Савелий почувствовал неловкость и решил, что пора и честь знать.
— Спасибо за чай, за угощение. Я, пожалуй, пойду.
— И не вздумайте. Вы не только хозяйку, но и меня обидите. Расскажите-ка лучше о своей картине. Вразумите нас, женщин. Ну, например, что это за волосы позади воображаемого дома? — полюбопытствовала Любаша.
— Это… это ветер…
— А что там за голубые пятна внизу?
— Возле дома сирень растет. Вот она и расцвела.
— Это зимой-то?!
— При чем тут зима. — Варежкин пожал плечами. — Просто от комнаты, исходит потаенное тепло, сирень и расцвела.
— Ну что ж, вполне доходчиво, — задумчиво произнесла Любаша. — Но почему же вы не нарисовали Карину? — с укоризной спросила Любаша и игриво обняла Сухареву. — Пускай бы она держала Гулену но коленях и они вместе смотрели бы на звезды, Варежкин поморщился.
— Здесь все — Карина. Она и то, что ее окружает, — неразрывно. — Варежкин непроизвольно сцепил пальцы рук. — Как бы вам объяснить?

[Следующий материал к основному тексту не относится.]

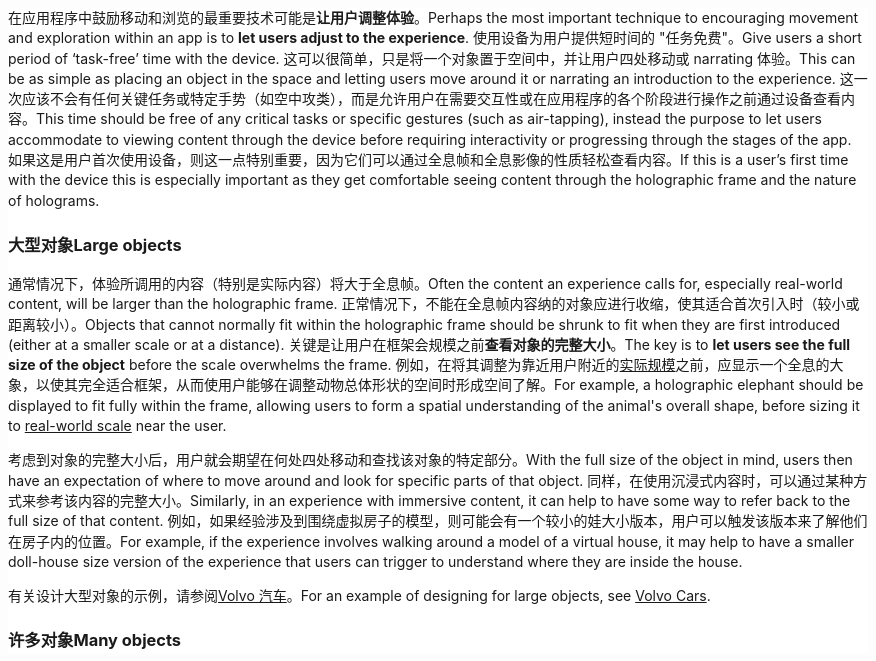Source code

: <span data-ttu-id="e5ce7-114">在应用程序中鼓励移动和浏览的最重要技术可能是**让用户调整体验**。</span><span class="sxs-lookup"><span data-stu-id="e5ce7-114">Perhaps the most important technique to encouraging movement and exploration within an app is to **let users adjust to the experience**.</span></span> <span data-ttu-id="e5ce7-115">使用设备为用户提供短时间的 "任务免费"。</span><span class="sxs-lookup"><span data-stu-id="e5ce7-115">Give users a short period of ‘task-free’ time with the device.</span></span> <span data-ttu-id="e5ce7-116">这可以很简单，只是将一个对象置于空间中，并让用户四处移动或 narrating 体验。</span><span class="sxs-lookup"><span data-stu-id="e5ce7-116">This can be as simple as placing an object in the space and letting users move around it or narrating an introduction to the experience.</span></span> <span data-ttu-id="e5ce7-117">这一次应该不会有任何关键任务或特定手势（如空中攻类），而是允许用户在需要交互性或在应用程序的各个阶段进行操作之前通过设备查看内容。</span><span class="sxs-lookup"><span data-stu-id="e5ce7-117">This time should be free of any critical tasks or specific gestures (such as air-tapping), instead the purpose to let users accommodate to viewing content through the device before requiring interactivity or progressing through the stages of the app.</span></span> <span data-ttu-id="e5ce7-118">如果这是用户首次使用设备，则这一点特别重要，因为它们可以通过全息帧和全息影像的性质轻松查看内容。</span><span class="sxs-lookup"><span data-stu-id="e5ce7-118">If this is a user’s first time with the device this is especially important as they get comfortable seeing content through the holographic frame and the nature of holograms.</span></span>

### <a name="large-objects"></a><span data-ttu-id="e5ce7-119">大型对象</span><span class="sxs-lookup"><span data-stu-id="e5ce7-119">Large objects</span></span>

<span data-ttu-id="e5ce7-120">通常情况下，体验所调用的内容（特别是实际内容）将大于全息帧。</span><span class="sxs-lookup"><span data-stu-id="e5ce7-120">Often the content an experience calls for, especially real-world content, will be larger than the holographic frame.</span></span> <span data-ttu-id="e5ce7-121">正常情况下，不能在全息帧内容纳的对象应进行收缩，使其适合首次引入时（较小或距离较小）。</span><span class="sxs-lookup"><span data-stu-id="e5ce7-121">Objects that cannot normally fit within the holographic frame should be shrunk to fit when they are first introduced (either at a smaller scale or at a distance).</span></span> <span data-ttu-id="e5ce7-122">关键是让用户在框架会规模之前**查看对象的完整大小**。</span><span class="sxs-lookup"><span data-stu-id="e5ce7-122">The key is to **let users see the full size of the object** before the scale overwhelms the frame.</span></span> <span data-ttu-id="e5ce7-123">例如，在将其调整为靠近用户附近的[实际规模](scale.md)之前，应显示一个全息的大象，以使其完全适合框架，从而使用户能够在调整动物总体形状的空间时形成空间了解。</span><span class="sxs-lookup"><span data-stu-id="e5ce7-123">For example, a holographic elephant should be displayed to fit fully within the frame, allowing users to form a spatial understanding of the animal's overall shape, before sizing it to [real-world scale](scale.md) near the user.</span></span>

<span data-ttu-id="e5ce7-124">考虑到对象的完整大小后，用户就会期望在何处四处移动和查找该对象的特定部分。</span><span class="sxs-lookup"><span data-stu-id="e5ce7-124">With the full size of the object in mind, users then have an expectation of where to move around and look for specific parts of that object.</span></span> <span data-ttu-id="e5ce7-125">同样，在使用沉浸式内容时，可以通过某种方式来参考该内容的完整大小。</span><span class="sxs-lookup"><span data-stu-id="e5ce7-125">Similarly, in an experience with immersive content, it can help to have some way to refer back to the full size of that content.</span></span> <span data-ttu-id="e5ce7-126">例如，如果经验涉及到围绕虚拟房子的模型，则可能会有一个较小的娃大小版本，用户可以触发该版本来了解他们在房子内的位置。</span><span class="sxs-lookup"><span data-stu-id="e5ce7-126">For example, if the experience involves walking around a model of a virtual house, it may help to have a smaller doll-house size version of the experience that users can trigger to understand where they are inside the house.</span></span>

<span data-ttu-id="e5ce7-127">有关设计大型对象的示例，请参阅[Volvo 汽车](holographic-frame.md#volvo-cars)。</span><span class="sxs-lookup"><span data-stu-id="e5ce7-127">For an example of designing for large objects, see [Volvo Cars](holographic-frame.md#volvo-cars).</span></span>

### <a name="many-objects"></a><span data-ttu-id="e5ce7-128">许多对象</span><span class="sxs-lookup"><span data-stu-id="e5ce7-128">Many objects</span></span>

— Ты все хорошо объяснил, — сухо сказала Карина, — но я все равно ничего не пойму… Ты просто фантазер, Савелий. Почему бы тебе не писать то, что видят остальные? Вот чай — он и есть чай, нельзя же его изображать, допустим, простоквашей, — начала излагать свои мысли Сухарева, — Но я вижу именно так. Так мне подсказывает сердце, фантазия. Все предметы движутся, перемещаются, разговаривают друг с другом, ссорятся. Они — живые. У них свои радости и печали, свои заботы, свои неурядицы. Я вижу, что чашка готова лопнуть от злости, когда вливают в нее кипяток. Я вижу, как вазе хочется треснуть, рассыпаться, чтобы дать волю хотя бы этим сосновым веткам, как хочется ей лишиться дна, чтобы они проросли, пустили корни. И веткам неудобно в ней, они окольцованы, им хочется туда — на мороз, чтобы искриться, насыщать воздух своим дыханием. Мне видится…
— Савелий, остановись, а то и мы привидимся тебе невесть чем, — прервала его Карина.
— Но мне кажется…
— А мне ничего не кажется, — уже зло оборвала его Сухарева. — Спасибо за подарок. Я ценю твой труд, но не приемлю. Достаточно с меня видений и фантазий. Понятно? Достаточно! Я сыта ими по горло!
— Каринушка, ты становишься жуткой злюкой. Ну, размечтался человек, ну, он так видит, ну и что? — вмешалась Любаша.
— Гулена и та не выдержала этих видений. Вон, под диван залезла. А я человек. Что мне прикажешь делать? Что? Я спрашиваю? — Карина все больше и больше распалялась.
— Вот что, милочка, возьми-ка себя в руки и перестань напускать на себя истерику! — одернула ее Любаша.
Варежкин уже проклинал себя за то, что не в меру разговорился, Но в то же время в кладовых подсознания вертелась, не давала покоя мысль: почему так нервна Карина?
Что ее раздражает, мучает? Тогда — цветы… Сейчас…
Неужели какая-то картинка смогла ее вывести из себя?
Впрочем, и с кошкой что-то неладное творится, точно картина источает какой-то эфирный яд, точно токи какие-то излучает. Но ведь с Любашей ничего не случилось. Хотя что с ней стрясется, с такой пышечкой-веселушечкой? Нет, надо что-то придумать. Но что? Выбросить?!
— Не будем ссориться из-за чепухи, из-за картинки какой-то, — Савелий быстро встал. — Чушь все это.
Варежкин схватил картину, резко открыл балкон и на глазах опешивших женщин вышвырнул ее. Любаша бросилась к балкону, но ее остановил протяжный стон Карины. Она обернулась и увидела, как Сухарева медленно сползает со стула. Савелий и Любаша кинулись на помощь.
— Воды, быстрее воды! — выпалила Любаша.